An undercover Financial Times reporter worked as a hostess at the Presidents Club Charity Dinner and alleges she and other hostesses were sexually harassed.
The hospital said it had no involvement and was shocked by the claims.
The venue, London's upmarket Dorchester Hotel, has launched an investigation.
It was "deeply concerned", it said.
The dinner was for men only, apart from hired hostesses, and was attended by senior figures in business and finance.
A Great Ormond Street Hospital spokeswoman said: "We have had no involvement in the organisation of this event and were never due to receive money from it."
She added: "We would never knowingly accept donations raised in this way.
"All monies raised in our name go to support vital work. However, due to the wholly unacceptable nature of the event we are returning previous donations and will no longer accept gifts from the Presidents Club Charitable Trust."
In a statement, the Presidents Club said: "The organisers are appalled by the allegations of bad behaviour at the event asserted by the Financial Times reporters. Such behaviour is totally unacceptable. The allegations will be investigated fully and promptly and appropriate action taken."
Madison Marriage, the Financial Times reporter who worked at the event, says hostesses were not warned that they might be sexually harassed.
Ms Marriage told BBC Newsnight: "I was groped several times and I know there are numerous other hostesses who said the same thing happened to them.
"It's a hands up skirts, hands on bums but also hands on hips, hands on stomachs, arms going round your waist unexpectedly.
"This isn't, I suppose, a high-level groping, but one of the strangest things was you could be talking to a man and he'd suddenly start holding your hand.
"I knew stuff like that might happen on the night but I wasn't 100% sure. But there are plenty of other women there who had absolutely no idea that was the kind of event it would be and I had one woman tell me that she was shocked.
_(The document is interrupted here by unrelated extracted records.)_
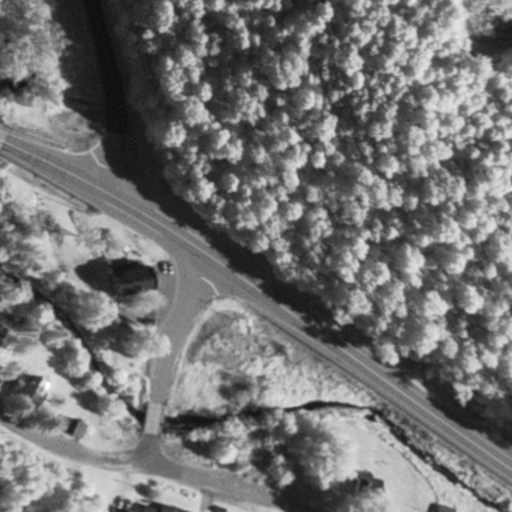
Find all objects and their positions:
road: (116, 94)
road: (0, 140)
building: (119, 282)
building: (120, 282)
road: (263, 294)
road: (173, 327)
building: (25, 387)
building: (26, 392)
road: (149, 419)
building: (69, 428)
building: (70, 429)
road: (67, 449)
road: (143, 451)
building: (256, 451)
building: (256, 451)
building: (361, 486)
road: (217, 489)
building: (359, 489)
building: (157, 509)
building: (440, 509)
building: (110, 511)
She was asked if she was a prostitute on the night."
Ms Marriage said that the 130 hostesses were told to wear skimpy black outfits with matching underwear and high heels and also that they could drink alcohol while working.
WPP, the world's biggest advertising agency, has said it is withdrawing its future support for the dinner after the allegations.
WPP sponsored a table at the dinner, which took place at London's Dorchester Hotel last Thursday.
Boss Sir Martin Sorrell told the BBC his guests did not see such behaviour and was not at this year's event at London's Dorchester Hotel, but said: "I have never seen anything like that.
"We checked with our people who were there at our table and they said they saw nothing of that kind - but we issued a statement saying that we won't support the charity in future, which is regrettable because it is a charity that supports numerous children's charities and has done a lot of good work."
Maria Miller, chair of the Women and Equalities select committee, told the BBC: "I think that at a time when Hollywood and Westminster are getting their act in order, tackling sexual harassment - to see so many members of the top establishment British business involved in an event like this,
"I think really does give cause for concern and really has to bring into question as to whether or not the laws are strong enough in this area."
Jess Phillips MP, who chairs the Women's Parliamentary Labour Party, told the BBC: "I am tired of having to continually say it's 2018 and it's totally unacceptable that women should be hired in as a herd to entertain a group of entitled rich men, because it's not what we're teaching our kids is an acceptable thing."
Scotland's First Minister Nicola Sturgeon tweeted: "This is brave reporting from the FT, exposing behaviour that is outrageous and unacceptable."